Dean Esserman '83
Chief of Police, Providence, RI
Dean Esserman '83, the police chief of Providence, Rhode Island, practices law enforcement the same way that his father once practiced neighborhood medicine in Manhattan. For Mr. Esserman’s father that meant caring for patients in their homes. For Mr. Esserman, it means forging personal ties between police officers and the citizens they serve.
Indeed, as a young man Mr. Esserman was so inspired by the personal interest his father took in patients’ lives that he planned to become a doctor, too. In high school he trained as an EMT, often working side by side with police officers. That experience had a profound effect: Mr. Esserman was so impressed by how fully immersed police officers were in community life that midway after starting Dartmouth College as a pre-med, he decided to change course, and graduated with a major in history.

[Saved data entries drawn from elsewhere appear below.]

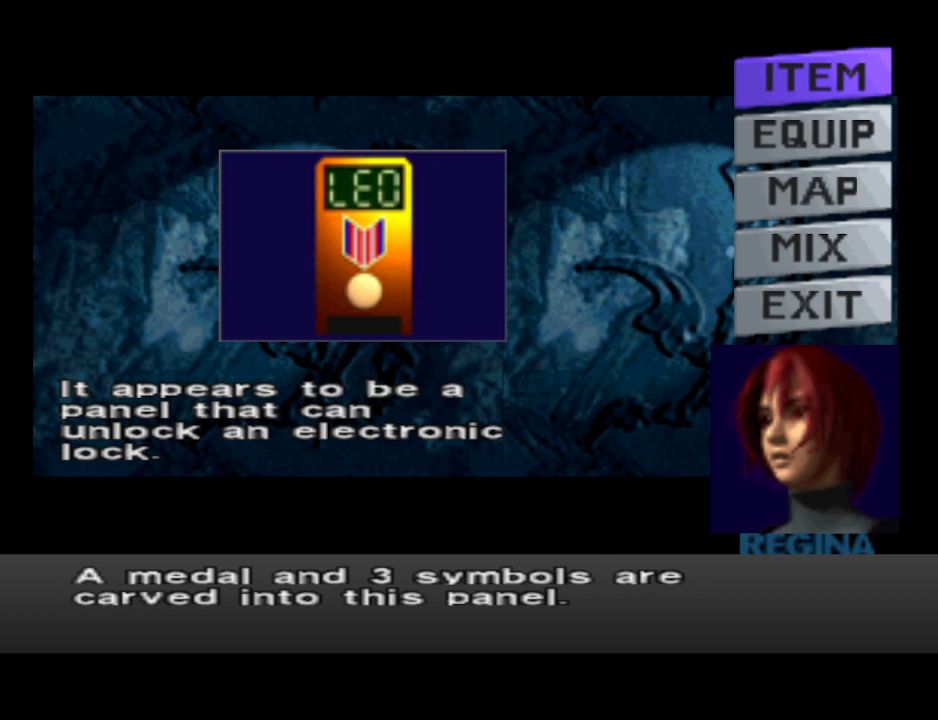
{"buttons": [], "events": []}
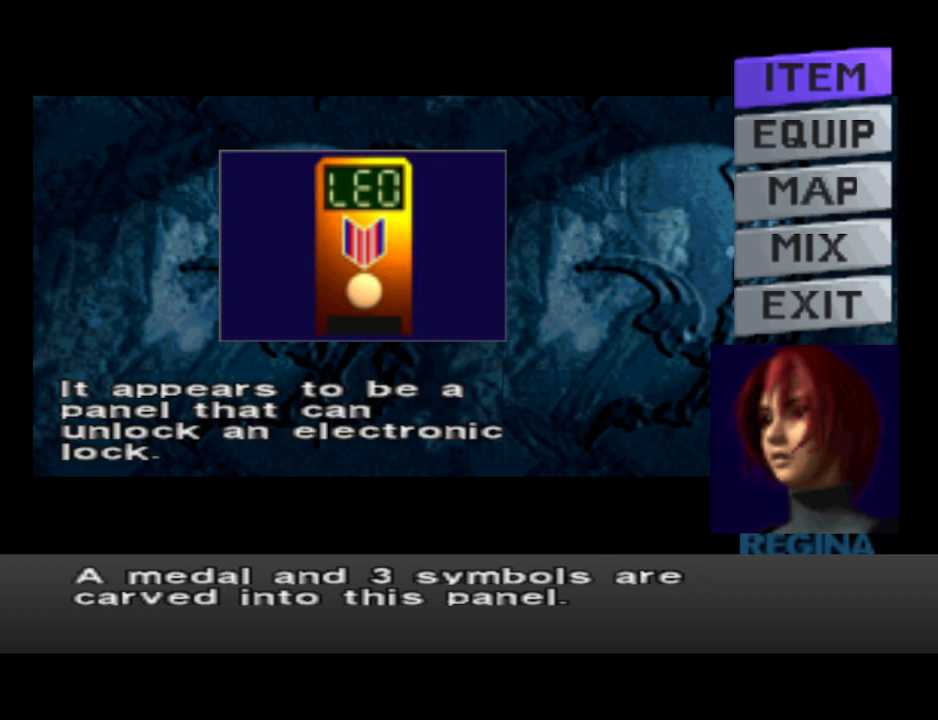
{"buttons": [], "events": []}
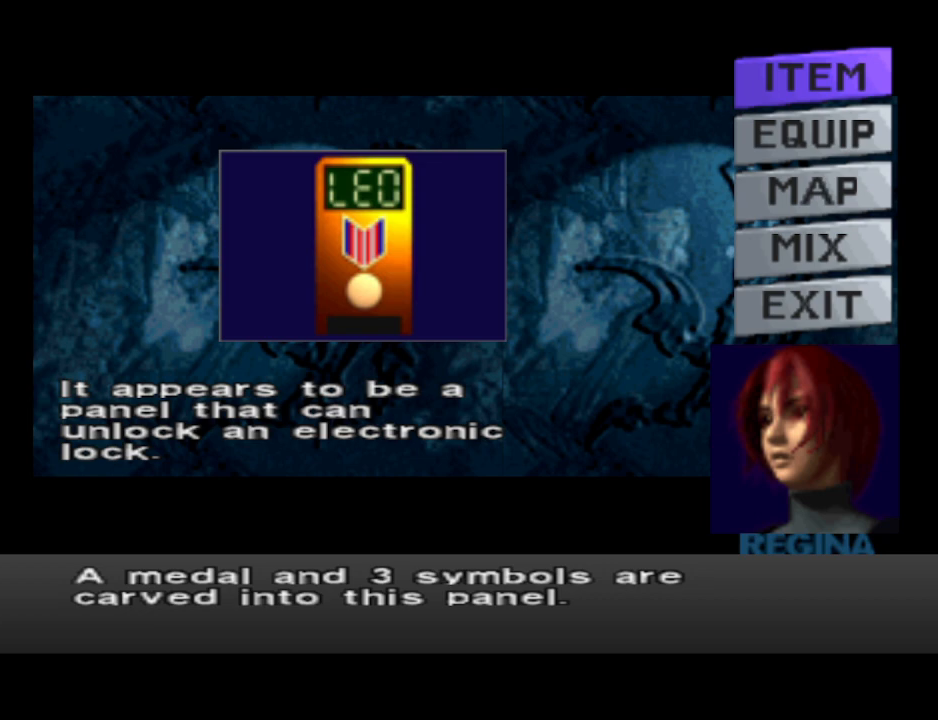
{"buttons": [], "events": [[200, "CIRCLE", "down"], [367, "CIRCLE", "up"]]}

Mr. Esserman enrolled at NYU Law with an intuitive belief that social justice was born more from understanding social conditions than from doing good deeds. Professor David Richards helped firm up this idea by introducing him to mens rea – the premise that understanding the intent behind a crime is a cornerstone of a just legal process.
"Learning about mens rea,” recalls Mr. Esserman, “gave me an understanding of the philosophy of punishment in a free society."
After graduation, Mr. Esserman was hired as an assistant district attorney in Brooklyn, where he worked for three years. Then, in 1987, he accepted a temporary transfer to the U.S. attorney's office for the Eastern district to work on narcotics and conspiracy cases. That year, he co-investigated and co-prosecuted two cases, and was in the process of submitting his papers to make the move permanent when the New York Transit Police asked him to become their General Counsel.
"They created the job for me," says Mr. Esserman, who had impressed the Transit Police during an internship with the agency while at Dartmouth and then during a one-year position after completing his undergraduate degree. His initial task was to defend the agency against allegations that plain-clothes officers were making false arrests. Mr. Esserman helped clear the officers of wrongdoing and then took on the task of overseeing the agency’s disciplinary department, as well as its Criminal Law Education Division. He welcomed the responsibility, noting that, at the time, the New York Transit Police were the sixth largest police force in the nation.
At the same time, he developed formative relationships with Chief William Bratton and New York City Police Commissioner Lee Brown, who both saw police chief material in Mr. Esserman. The two older men took him to dinner atop the World Trade Center in 1991 and told him that they had put his name forward to become assistant chief of police in New Haven.
Faced with the prospect of leaving New York, Mr. Esserman asked his girlfriend Gilda Hernandez, a transit police detective, to leave her job and join him in New Haven. "She was the toughest and best cop I ever met," he says. She said yes, and the two were married the next year.
The move also marked a turning point in Mr. Esserman's career. He was in his mid thirties and leaving his life as an attorney to become a policeman. So, in 1991, at the behest of the state, he entered the police academy as a cadet, while at same time he assumed his position as assistant chief of police.
Mr. Esserman returned to New York in 1993 to serve as Chief of Police for the Metropolitan Transportation Authority (MTA) Metro North. In that role, he led an agency-wide terrorism threat-assessment study and implemented a multi-million dollar security upgrade at Grand Central station.
Then, in 1998, the new mayor of Stamford, Connecticut, asked Mr. Esserman to help him revamp the city’s police force as chief of police. This was his first opportunity to shape law enforcement for an entire community. His idea -- inspired by his father's medical practice -- was to develop a community-based policing program centered on the premise that if police officers developed stronger personal relationships with their constituents, then crime would go down. Mr. Esserman believes that strategy is largely to thank for the 50 percent drop in crime during his three years on the job.
Mr. Esserman briefly moved into the private sector in 2001 to serve as executive managing director of Thacher Associates, a New York based corporate integrity and compliance firm. But in late 2002, the new mayor of Providence called. The police department, the mayor said, was riddled with corruption and he wanted Mr. Esserman to clean it up as the new chief.
For Mr. Esserman, the offer was an opportunity to apply the methods he had developed in Stamford to a larger and more urban environment. So he moved up to Providence in early 2003 and was soon joined by his wife—now a school administrator—and three children.
Mr. Esserman has once again overseen a drop in crime through the creation of several neighborhood-based police substations, where officers serve extended terms that can last several years. Mr. Esserman says such intimate policing can be personally taxing. He makes it his policy to visit all shooting victims in the hospital. He recently called on a 19-year-old girl who had been shot by her boyfriend. These visits fuel a sense of moral outrage in him about violent crime that he says is a necessary ingredient to fomenting real change.
"My father was a doctor who helped people,” says Mr. Esserman, “and I have come to realize I can pursue his goals of social justice through policing."